Supplied material =
_ _ _
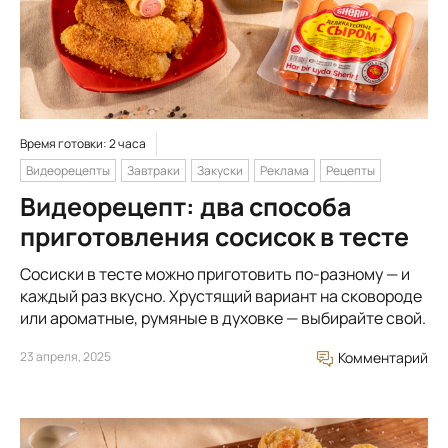
Время готовки: 2 часа
Видеорецепты
Завтраки
Закуски
Реклама
Рецепты
Видеорецепт: два способа
приготовления сосисок в тесте
Сосиски в тесте можно приготовить по-разному — и
каждый раз вкусно. Хрустящий вариант на сковороде
или ароматные, румяные в духовке — выбирайте свой.
23 апреля, 2025
Комментарий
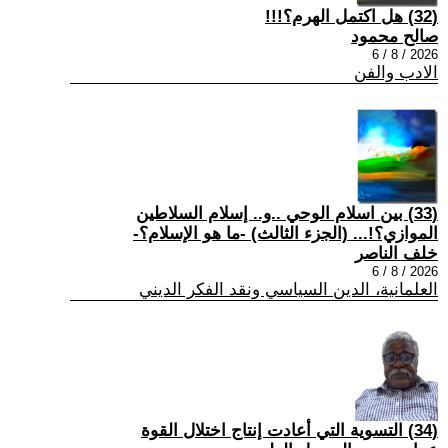
(32) هل اكتمل الهرم؟!!!
صالح محمود
2026 / 8 / 6
الادب والفن
(33) بين اسلام الوحي ..و.. إسلام السلاطين
الموازي؟!... (الجزء الثالث) -ما هو الإسلام؟-
خلف الناصر
2026 / 8 / 6
العلمانية، الدين السياسي ونقد الفكر الديني
(34) التسوية التي أعادت إنتاج اختلال القوة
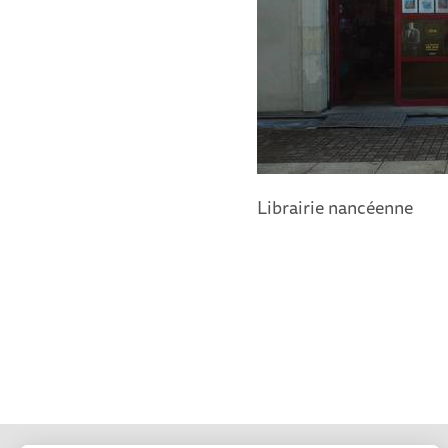
Librairie nancéenne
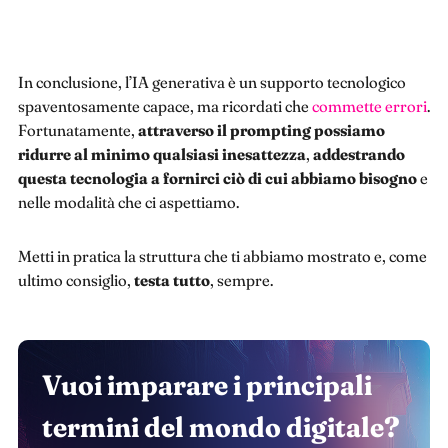
In conclusione, l’IA generativa è un supporto tecnologico
spaventosamente capace, ma ricordati che
commette errori
.
Fortunatamente,
attraverso il prompting possiamo
ridurre al minimo qualsiasi inesattezza
,
addestrando
questa tecnologia a fornirci ciò di cui abbiamo bisogno
e
nelle modalità che ci aspettiamo.
Metti in pratica la struttura che ti abbiamo mostrato e, come
ultimo consiglio,
testa tutto
, sempre.
Vuoi imparare i principali
termini del mondo digitale?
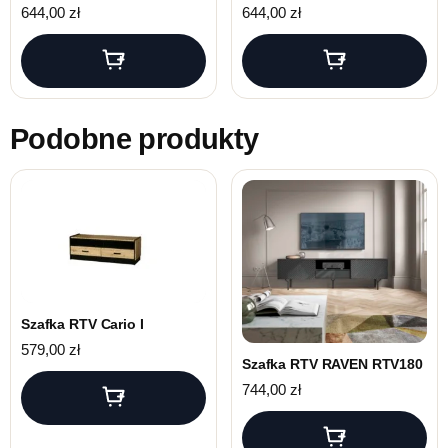
644,00
zł
644,00
zł
Podobne produkty
Szafka RTV Cario I
579,00
zł
Szafka RTV RAVEN RTV180
744,00
zł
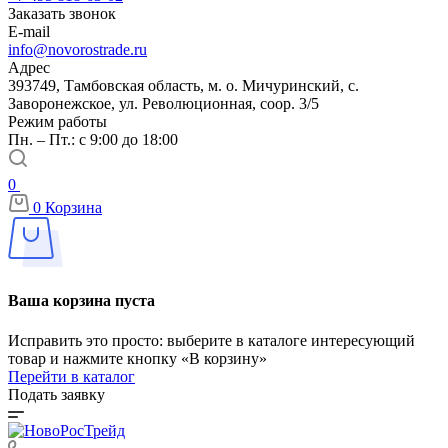
Заказать звонок
E-mail
info@novorostrade.ru
Адрес
393749, Тамбовская область, м. о. Мичуринский, с.
Заворонежское, ул. Революционная, соор. 3/5
Режим работы
Пн. – Пт.: с 9:00 до 18:00
0
0
Корзина
Ваша корзина пуста
Исправить это просто: выберите в каталоге интересующий
товар и нажмите кнопку «В корзину»
Перейти в каталог
Подать заявку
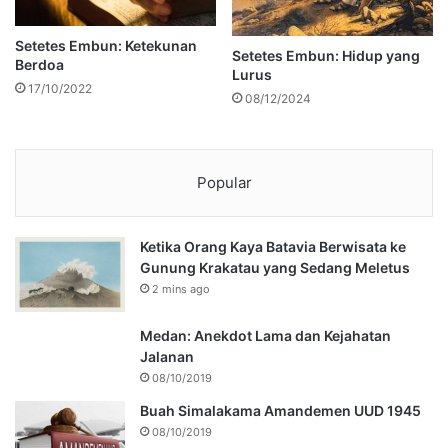
Setetes Embun: Ketekunan
Setetes Embun: Hidup yang
Berdoa
Lurus
17/10/2022
08/12/2024
Popular
Ketika Orang Kaya Batavia Berwisata ke
Gunung Krakatau yang Sedang Meletus
2 mins ago
Medan: Anekdot Lama dan Kejahatan
Jalanan
08/10/2019
Buah Simalakama Amandemen UUD 1945
08/10/2019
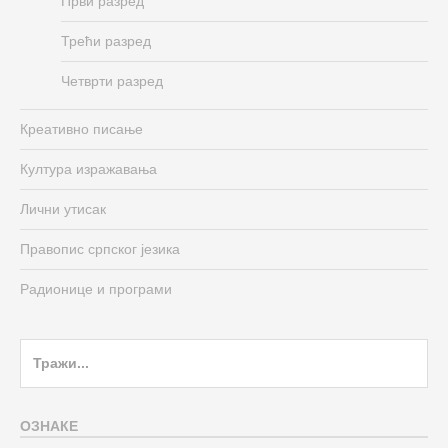
Први разред
Трећи разред
Четврти разред
Креативно писање
Култура изражавања
Лични утисак
Правопис српског језика
Радионице и програми
Search
for:
ОЗНАКЕ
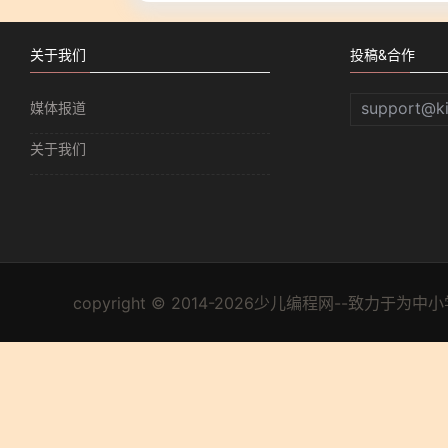
关于我们
投稿&合作
support@k
媒体报道
关于我们
copyright © 2014-2026少儿编程网--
_ _ _
Description of the task =
Write out exactly the lines between the start of the data and the line with "каждый раз вкусно.", including both, but none of the pictures.

Written answer =
Время готовки: 2 часа
Видеорецепты
Завтраки
Закуски
Реклама
Рецепты
Видеорецепт: два способа
приготовления сосисок в тесте
Сосиски в тесте можно приготовить по-разному — и
каждый раз вкусно. Хрустящий вариант на сковороде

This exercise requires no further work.